# PROMPT
Each line of the entries that mentions the string "standing" needs to be reported.

# PROVIDED RECORDS
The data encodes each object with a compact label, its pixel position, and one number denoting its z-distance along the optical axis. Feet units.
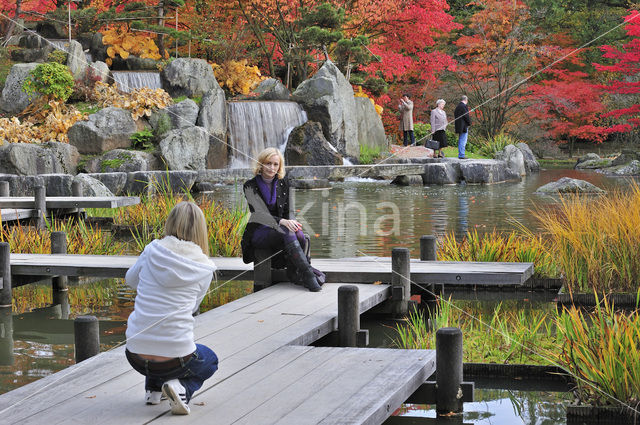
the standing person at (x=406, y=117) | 86.58
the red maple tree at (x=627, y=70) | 94.02
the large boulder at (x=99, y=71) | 73.61
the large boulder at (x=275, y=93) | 83.97
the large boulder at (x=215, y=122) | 74.02
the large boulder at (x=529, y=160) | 94.53
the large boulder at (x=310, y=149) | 77.61
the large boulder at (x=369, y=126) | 87.92
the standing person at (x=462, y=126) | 75.82
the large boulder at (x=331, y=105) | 81.35
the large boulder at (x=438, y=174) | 74.69
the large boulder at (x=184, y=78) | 77.25
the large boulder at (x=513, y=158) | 84.27
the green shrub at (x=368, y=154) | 83.15
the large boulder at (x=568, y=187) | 60.29
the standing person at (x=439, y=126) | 77.46
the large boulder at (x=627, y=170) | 91.09
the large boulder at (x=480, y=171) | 75.25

# EXERCISE RESULT
the standing person at (x=406, y=117) | 86.58
the standing person at (x=462, y=126) | 75.82
the standing person at (x=439, y=126) | 77.46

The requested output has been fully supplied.